Yolŋu Intellectual property

Dhäŋgal’s video interview after Robynne Quiggin’s Teaching from Country workshop, CDU, 18 June 2009.  Interviewed by Trevor at Yirrininba’s house.

Trevor: So the first question was what you thought, anything that, any new ideas or concepts that Robynne presented was new, and what you thought about her talk?

Dhäŋgal: The talk with Robynne? Yeah, that was very interesting she delivered it in a way that we understood about the copyright systems especially how we didn’t even know it the first place, but the way she presented that, was good and we understood the whole sort of, understood the system properly than we had before. 1:06

Trevor: Ga one of things that came up with that the system of copyright that Robynne was explaining is sort of a Western law, and then we also talked about how Yolŋu law treated copyright different. Do you want to talk a little bit about the differences between what you understood the western copyright rom? 1:30

D: Yuw, the way I understood it, is that by comparing it with our rights of everything within our culture, and the western society? Of how each sections are different, I mean, in different areas, sections. But it’s, in the Yolŋu way, it is all sort of connected, in between the clan groups. It doesn’t really involve the actual, one clan but involves different others, like in the situation where we say is ‘yothu-yindi’.

‘Yothu’ means the child, ‘yindi’ means the mother, it’s actually talking about the clans. What’s your mother clan, you act as the custodian of that group of people. It’s not an individual, it’s a group, so the ‘child’ has right to take care of his ‘mothers’.

And then again there’s another family structure which we come under, is the ‘märi-gutharra’ relationship. ‘Märi’ is the grandmother, ‘gutharra’ is the grandchild and that goes within each groups connected.

################

▶ TO-DO LIST
A - In the Yolŋu intellectual property interview, what does the word "yindi" mean?
B - Please copy the interview text between "Dhäŋgal’s video interview" and "about her talk?", inclusive.

▶ Saved records
################

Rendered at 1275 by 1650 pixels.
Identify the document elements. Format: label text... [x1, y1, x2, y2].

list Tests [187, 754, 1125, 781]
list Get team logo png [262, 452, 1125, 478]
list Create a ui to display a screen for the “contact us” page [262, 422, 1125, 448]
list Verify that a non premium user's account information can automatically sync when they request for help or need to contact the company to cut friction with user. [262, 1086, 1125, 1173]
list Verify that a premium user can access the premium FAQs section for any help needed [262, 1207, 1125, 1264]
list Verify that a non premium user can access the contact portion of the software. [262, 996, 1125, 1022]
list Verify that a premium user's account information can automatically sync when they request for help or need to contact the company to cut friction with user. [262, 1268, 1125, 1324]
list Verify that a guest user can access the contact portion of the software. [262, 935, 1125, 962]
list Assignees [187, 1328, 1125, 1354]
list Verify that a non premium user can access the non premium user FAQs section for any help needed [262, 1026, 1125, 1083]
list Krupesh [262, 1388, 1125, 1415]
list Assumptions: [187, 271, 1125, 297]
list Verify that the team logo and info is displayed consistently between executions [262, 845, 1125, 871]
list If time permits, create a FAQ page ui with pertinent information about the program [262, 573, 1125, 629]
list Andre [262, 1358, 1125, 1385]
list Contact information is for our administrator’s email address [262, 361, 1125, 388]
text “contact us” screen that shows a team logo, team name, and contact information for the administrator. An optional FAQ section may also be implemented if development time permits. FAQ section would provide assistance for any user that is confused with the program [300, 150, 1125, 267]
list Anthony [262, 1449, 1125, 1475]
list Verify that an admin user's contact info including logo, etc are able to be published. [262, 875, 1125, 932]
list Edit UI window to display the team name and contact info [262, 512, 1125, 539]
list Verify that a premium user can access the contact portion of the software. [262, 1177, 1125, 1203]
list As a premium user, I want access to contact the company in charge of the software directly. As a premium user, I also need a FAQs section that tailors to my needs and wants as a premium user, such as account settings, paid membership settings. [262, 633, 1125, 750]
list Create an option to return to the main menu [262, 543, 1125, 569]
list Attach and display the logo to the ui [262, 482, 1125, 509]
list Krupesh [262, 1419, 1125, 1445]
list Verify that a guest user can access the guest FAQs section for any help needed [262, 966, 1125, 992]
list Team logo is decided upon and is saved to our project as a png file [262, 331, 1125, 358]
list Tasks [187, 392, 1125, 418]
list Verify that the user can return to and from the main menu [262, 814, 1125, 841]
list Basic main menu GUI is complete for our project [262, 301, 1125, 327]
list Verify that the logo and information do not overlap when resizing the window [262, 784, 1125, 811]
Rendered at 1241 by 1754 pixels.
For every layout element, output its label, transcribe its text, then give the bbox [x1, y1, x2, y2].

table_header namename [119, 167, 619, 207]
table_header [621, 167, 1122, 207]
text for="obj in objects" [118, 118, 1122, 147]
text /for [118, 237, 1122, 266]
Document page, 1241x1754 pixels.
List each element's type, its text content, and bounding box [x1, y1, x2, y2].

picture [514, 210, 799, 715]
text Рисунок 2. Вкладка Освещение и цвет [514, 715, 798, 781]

################

▶ SOLUTIONS TO THE PROBLEMS
A - "Yindi" means the mother.

B -
Dhäŋgal’s video interview after Robynne Quiggin’s Teaching from Country workshop, CDU, 18 June 2009.  Interviewed by Trevor at Yirrininba’s house.

Trevor: So the first question was what you thought, anything that, any new ideas or concepts that Robynne presented was new, and what you thought about her talk?